Aim of the task:
Strip out the pictures and transcribe the records that follow exactly.

▼▼▼

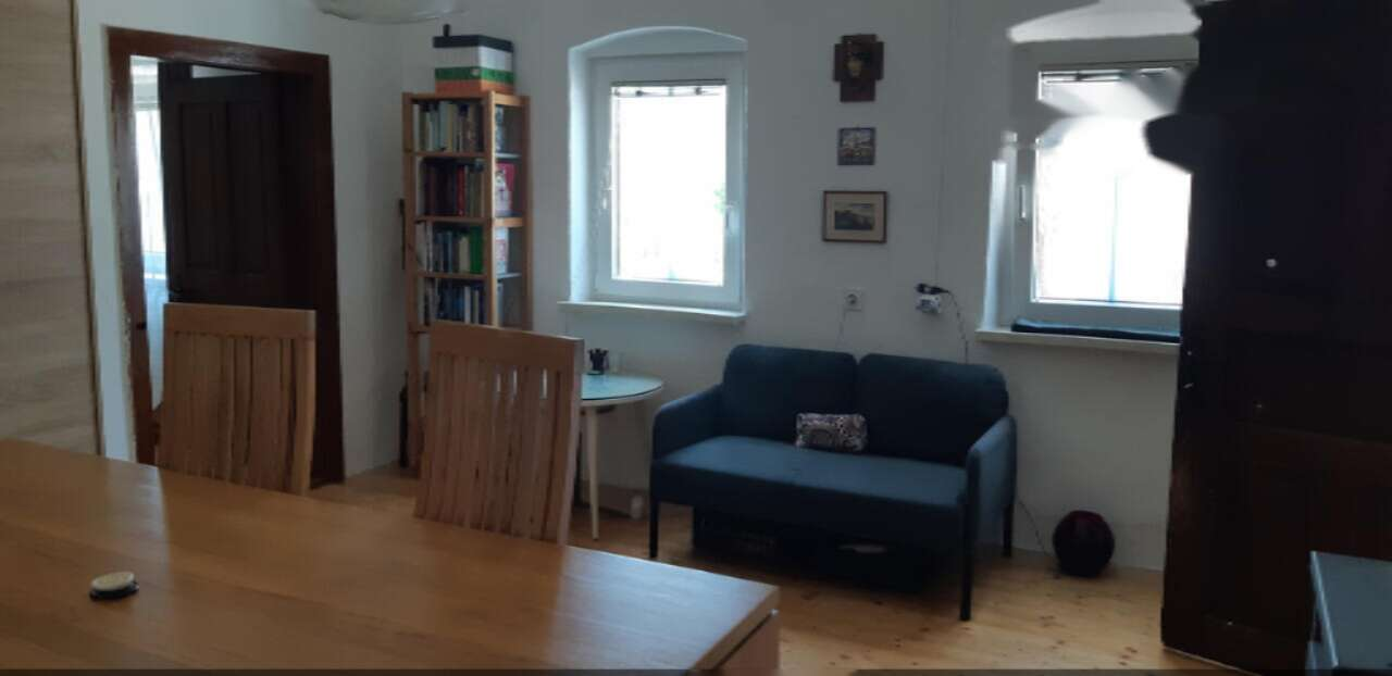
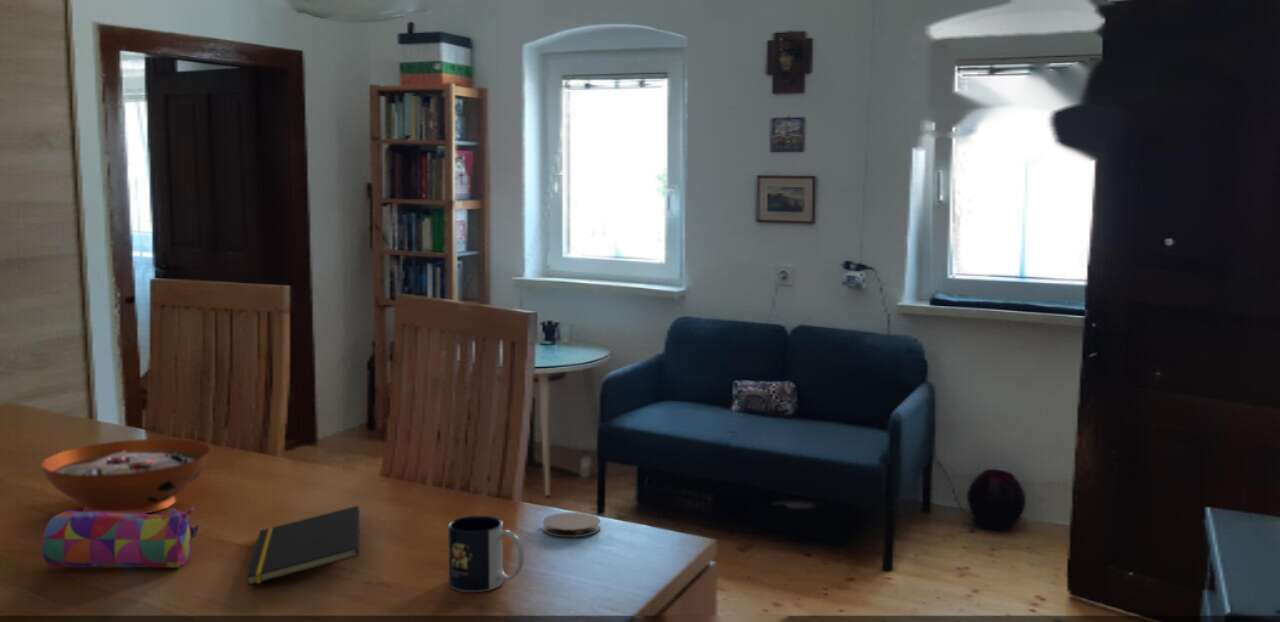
+ coaster [542,511,601,538]
+ notepad [245,505,361,587]
+ decorative bowl [40,438,210,514]
+ mug [447,515,525,593]
+ pencil case [40,506,200,569]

▲▲▲

Result of this exercise:
+ coaster [542,511,601,538]
+ notepad [245,505,361,587]
+ decorative bowl [40,438,210,514]
+ mug [447,515,525,593]
+ pencil case [40,506,200,569]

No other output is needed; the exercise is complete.